Bunny Tails – Donut Holes for Easter RECIPE FOR TODAY

Bunny Tails – Donut Holes for Easter

from cupcakeproject.com
  • 1 C all-purpose flour
  • 1 C cake flour
  • 2 tsp baking powder
  • pinch of salt
  • 1/2 C sugar
  • 1/2 C sour cream
  • 2 large eggs
  • zest and juice from one lemon
  • 1 tbsp olive oil
  • 1 C canola oil for frying (or more if you are using a deep fryer)
  • Powdered sugar to taste
  1. In a medium-sized bowl, whisk together the flours, baking powder and salt. Set aside.
  2.  In a separate medium-sized bowl, whisk together the sugar, sour cream, eggs, zest and lemon juice, and the olive oil, until smooth.
  3.  Add the reserved flour mixture, and stir with a spatula until the mixture is smooth.
  4.  Cover the bowl with plastic wrap and refrigerate the batter for about 1 hour. (You can make the batter a day in advance if you need to, so all you need to do is heat your oil and fry on Easter.)

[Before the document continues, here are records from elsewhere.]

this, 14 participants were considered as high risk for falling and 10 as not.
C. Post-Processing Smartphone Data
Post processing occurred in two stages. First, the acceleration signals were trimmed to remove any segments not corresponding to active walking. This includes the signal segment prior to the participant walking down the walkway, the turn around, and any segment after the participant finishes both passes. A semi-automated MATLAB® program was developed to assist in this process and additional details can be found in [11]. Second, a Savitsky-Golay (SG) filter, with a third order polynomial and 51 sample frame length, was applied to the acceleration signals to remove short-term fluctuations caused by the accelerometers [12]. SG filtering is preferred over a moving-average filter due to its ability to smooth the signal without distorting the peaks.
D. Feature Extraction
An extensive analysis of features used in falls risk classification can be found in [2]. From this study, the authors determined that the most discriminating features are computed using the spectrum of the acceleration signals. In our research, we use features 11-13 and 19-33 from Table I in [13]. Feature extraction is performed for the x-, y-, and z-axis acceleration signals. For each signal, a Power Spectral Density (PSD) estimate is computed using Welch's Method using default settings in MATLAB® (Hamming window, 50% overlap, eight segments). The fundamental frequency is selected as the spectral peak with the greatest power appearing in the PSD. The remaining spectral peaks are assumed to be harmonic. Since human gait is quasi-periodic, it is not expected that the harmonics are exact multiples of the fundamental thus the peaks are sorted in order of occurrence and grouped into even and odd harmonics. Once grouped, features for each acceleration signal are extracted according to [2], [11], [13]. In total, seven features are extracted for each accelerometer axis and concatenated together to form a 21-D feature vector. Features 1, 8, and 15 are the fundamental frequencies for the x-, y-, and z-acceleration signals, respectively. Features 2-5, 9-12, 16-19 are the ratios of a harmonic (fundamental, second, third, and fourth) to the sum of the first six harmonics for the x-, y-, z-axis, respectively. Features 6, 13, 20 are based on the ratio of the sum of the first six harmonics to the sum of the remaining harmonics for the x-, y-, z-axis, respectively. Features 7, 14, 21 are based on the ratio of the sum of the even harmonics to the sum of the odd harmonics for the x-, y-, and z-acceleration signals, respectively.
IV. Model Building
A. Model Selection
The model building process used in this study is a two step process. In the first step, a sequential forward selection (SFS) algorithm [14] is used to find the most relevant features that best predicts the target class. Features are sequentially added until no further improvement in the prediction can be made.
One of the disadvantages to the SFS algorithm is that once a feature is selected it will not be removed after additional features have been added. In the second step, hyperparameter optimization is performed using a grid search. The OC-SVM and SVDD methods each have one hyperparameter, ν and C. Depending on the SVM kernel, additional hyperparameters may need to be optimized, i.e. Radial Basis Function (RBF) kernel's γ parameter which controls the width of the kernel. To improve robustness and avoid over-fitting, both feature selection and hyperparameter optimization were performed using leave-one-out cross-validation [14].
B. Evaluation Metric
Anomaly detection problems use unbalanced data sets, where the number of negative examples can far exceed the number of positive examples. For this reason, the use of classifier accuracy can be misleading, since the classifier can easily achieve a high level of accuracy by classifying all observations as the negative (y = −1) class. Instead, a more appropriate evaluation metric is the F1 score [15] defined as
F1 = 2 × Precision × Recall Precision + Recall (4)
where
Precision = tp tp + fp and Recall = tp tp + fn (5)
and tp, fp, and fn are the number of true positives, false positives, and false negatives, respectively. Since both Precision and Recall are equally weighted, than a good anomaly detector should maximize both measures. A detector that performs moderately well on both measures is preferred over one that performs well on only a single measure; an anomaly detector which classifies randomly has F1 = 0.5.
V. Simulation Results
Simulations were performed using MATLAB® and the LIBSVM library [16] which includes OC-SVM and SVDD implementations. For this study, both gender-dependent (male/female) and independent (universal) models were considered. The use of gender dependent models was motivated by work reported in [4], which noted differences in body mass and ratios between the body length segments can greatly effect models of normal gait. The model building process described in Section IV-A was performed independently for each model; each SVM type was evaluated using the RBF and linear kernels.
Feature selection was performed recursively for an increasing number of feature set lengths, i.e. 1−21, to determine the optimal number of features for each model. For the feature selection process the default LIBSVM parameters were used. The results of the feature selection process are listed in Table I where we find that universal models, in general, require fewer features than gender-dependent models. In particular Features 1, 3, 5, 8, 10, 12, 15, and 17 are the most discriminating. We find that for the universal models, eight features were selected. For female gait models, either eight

  5.  This step is where Tartelette and I differ. She used a cast iron skillet and I used a mini deep fryer. Here are our differing instructions:
  6.  For the cast iron method, heat the oil over medium heat in a large heavy bottomed cast iron pan or Dutch oven until it reaches 325 F. Scoop the batter using either 1/4 cup full (you will get less donuts) or a two-tablespoon ice cream/cookie scoop and fry 4-5 at a time without overcrowding your pan (turns the oil temperature down which makes your donuts greasy). Fry each batch for 4-6 minutes, occasionally monitoring the temperature of the oil.
  7.  For the fryer method, prepare your fryer per the operating instructions. Heat oil to 325 F. Scoop the batter into the fryer a couple of tablespoons at a time and fry each batch for 4-6 minutes. I like using a fryer because I find it to be neater and safer (I worry less about getting splattered with hot oil). At first, I had a problem with the donut batter sticking to the fry cage, but I found that if the cage was submerged in the oil when I dropped the batter in, I did not have that problem. I also found that the slower I dropped the batter in the oil, the more likely it was to keep its round shape.
Roll the hot donuts in powdered sugar and serve hot.